Muscadine Lines: A Southern Journal

The New You

A Letter to My Brother-in-Law

Rick Quick

Well, you finally did it. You and your wife are about to have a baby. Right now you are on top of the world, thinking about how your kid is going to be the most awesome baby ever, how she will grow up to be president, and how she will take care of you in your old age and change your diapers.

Well, I want to welcome you to the world of being a dad. And I want to set you straight on how this is actually going to go down.

First, everyone is going to tell you that you have a beautiful baby. Then, once you are gone, they are going to talk about how ugly and wrinkled the baby really is. Sure, it would hurt your feelings if you know this, but your revenge is that you will be able to do it to them later.

Next, if you haven’t noticed, your wife is starting to change. It started slowly by her asking you to pick up your clothes, because she was just too tired. Then it was cooking dinner, and cleaning the house. Now, she has finally trained you to be a house-husband.

You are under the impression that once the baby gets here, this will stop. Ha. Welcome to the real world! She ain’t about to take all of that back on. You will get to keep on doing this forever, or at least until you die. And if you try dying to get out of it, you will spend eternity working as a maid for Tide, the Patron Saint of Dirty Clothes.

Karma really is a bad thing.

Next, you will find out who your friends are. Those guys who used to stop by to drink your beer and eat your food?
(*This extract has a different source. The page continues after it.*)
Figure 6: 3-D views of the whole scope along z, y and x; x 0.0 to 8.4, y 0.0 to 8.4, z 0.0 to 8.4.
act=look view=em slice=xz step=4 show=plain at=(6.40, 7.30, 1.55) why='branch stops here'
Well, they don’t like to watch you do housework. And they don’t like babies who cry. Instead, they will go to someone else’s house and bum. So get used to talking to your wife, because no one else is going to be dropping by.
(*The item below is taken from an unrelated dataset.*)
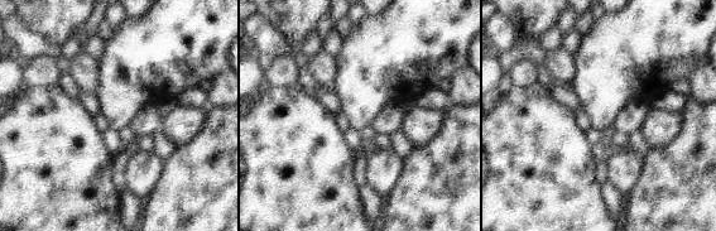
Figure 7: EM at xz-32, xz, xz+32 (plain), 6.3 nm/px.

Remember when you used to watch all of those violent movies and TV shows? Chuck Norris kicking people in the head and Arnold blowing up buildings? Well, you can forget that now, unless Barney decides to rescue POWs from Iraq. Singing Wiggly Wiggly World is about as close to the WWW as you are going to get.
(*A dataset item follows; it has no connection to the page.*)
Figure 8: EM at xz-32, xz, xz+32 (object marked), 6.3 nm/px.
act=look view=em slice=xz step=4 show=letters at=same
Now, there are advantages. Women like men who carry around babies. Of course, your wife won’t let you talk to them. And you will meet other parents who are in the same boat as you. But you will hate the way they raise their kids and will pray your daughter never marries their son.

So say good bye to the old you and welcome in the new improved you. Get familiar with yourself, and learn to be comfortable going to dinner with spit-up on your shirt. It won’t be as much fun as getting drunk and throwing up on yourself, but at least your head won’t hurt the next day. And of course, your wife will be very pleased with the new you.

After all, she finally made you into what she wanted to marry in the first place.


Rick Quick lives in Louisiana and is an engineer by day. He has been a columnist for The Inquisitor for two years.